No tengo twitter. No sé si algún
día tendré una cuenta. No podría afirmar que me disgusta. Me da más o menos lo
mismo. A veces, para evadir cualquier discusión, digo que no me registro en la
famosa red social por temor a quedarme inmerso en sus fauces virtuales, a ser un
adicto que escribe en ciento cuarenta caracteres por minuto. Aunque a decir
verdad, me importa poco. De vez en cuenta husmeo las cuentas de algunas
personas que me interesan. Es perfecto que no necesites registrarte para ver
como avanza ese río de falsas nimiedades, de momentos que se acumulan y se van
tirando los unos a los otros. No es que ignore el mundo del tuit; no se puede.
Leo en los periódicos que los tuiteros tal, que los tuiteros esto, que se
avisan del alcoholímetro, que Anahí es la mexicana con más seguidores, que la
vida se está reinventando y que es muy idiota quien no lo esté siguiendo minuto
por minuto.
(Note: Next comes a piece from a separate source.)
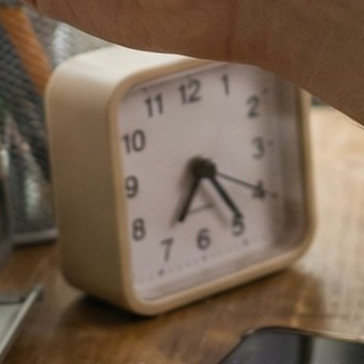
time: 7:24
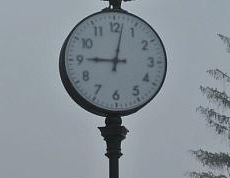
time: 9:01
Se me hace genial que la vida quepa en una caja de zapatos, que
alguien diga que se lava los dientes aunque no le esté haciendo en realidad,
que la vida sea breve y se olvide a cada rato.
La gente es visceral cuando se trata de lo nuevo: te gusta o no,
estás adentro o estás afuera. Como si no existieran los puntos medios. Te
exigen la respuesta que quieren oír para vanagloriarse de su buen criterio, de
la manera genial en que evaden el sistema. Para ellos, el sujeto es la mente
creadora que lo da todo para inventar el mundo, en ellos sólo existen los
autores. No entienden cuando Duchamp dice que la pintura está en los ojos del
espectador, no toleran cuando Borges dice que un clásico es lo que la gente lee
como un clásico. No comprenden que twitter es lo de menos, que lo genial es
cuando alguien hace de eso un medio excepcional, cuando no se cuantos jóvenes
egipcios se comunican por ahí cuando se han caído las redes telefónicas, cuando
algunos utilizan, cual Perecs virtuales, las limitantes como posibilidades
creativas, cuando lo de menos es lo de más.
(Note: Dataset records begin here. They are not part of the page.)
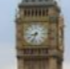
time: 8:33
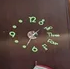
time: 1:34
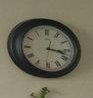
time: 3:17
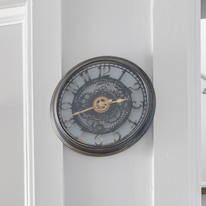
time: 2:41
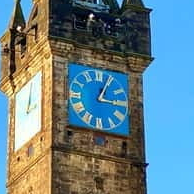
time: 3:04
Claudio Magris dice que cualquier anotación, ya sea el nombre de
una calle o la de una casualidad ocurrida durante un viaje, surge a partir del
miedo a olvidar, a perder la vida al segundo siguiente. Somos maquinas fallidas
que olvidamos lo que desearíamos guardar, que acumulamos recuerdos mientras
vamos tirando otros tantos. Escribir sería, entonces, el gesto caduco que
representa nuestro fracaso de ante mano. No podemos detenernos y la vida se nos
deshace entre las manos: escribimos para no olvidar, aunque terminamos
desperdiciando la vida por pensar en el segundo siguiente, en cómo lo vamos a contar.
He visto a los críticos más beligerantes del twitter, uno a uno,
volverse presas de la futilidad que pensaron evitar. Al final, todos, vamos
cometiendo los mismos errores sin darnos cuenta.
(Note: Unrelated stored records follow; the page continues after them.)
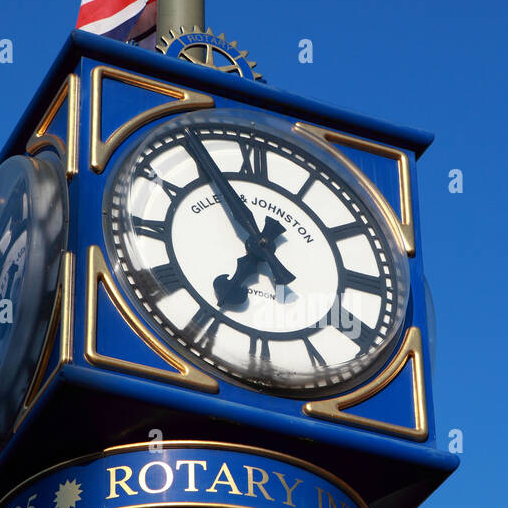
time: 6:54
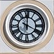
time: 4:00
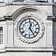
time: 12:23
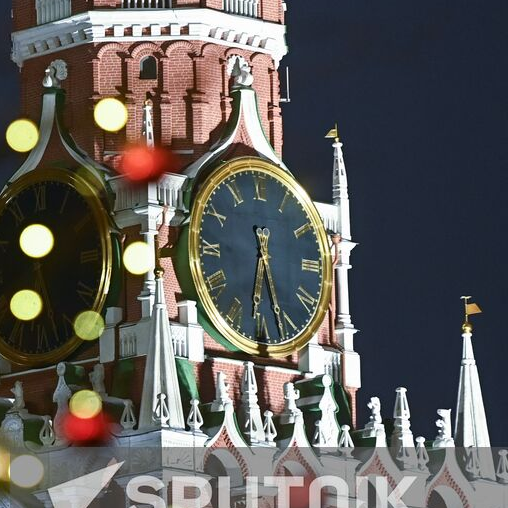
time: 5:31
Se ha vuelto un lugar común decir qué es el arte, se ha vuelto
otro lugar común clasificarlo todo, hacer la receta ficticia que nunca nos da
los mismos resultados. Esto es un cuadro. Esto es literatura. Esto no.
Clasificamos ante el miedo a lo desconocido. Como en ese cuento de Juan José
Arreola donde una comunidad hormigas, buscando su comida, encuentra un
prodigioso miligramo. Después de eso, en vez de seguir recolectando sus
alimentos, se dedican a buscar miligramos similares hasta que, cegados por la
búsqueda infructuosa, mueren de hambre. Habría que pensar en el arte como ese
prodigioso miligramo: algo que surge por casualidad de entre las cosas de todos
los días; algo que necesita de nuestra mirada para ser prodigioso en realidad.
Habría que, seamos extremistas, olvidarnos de todos los artistas de la historia.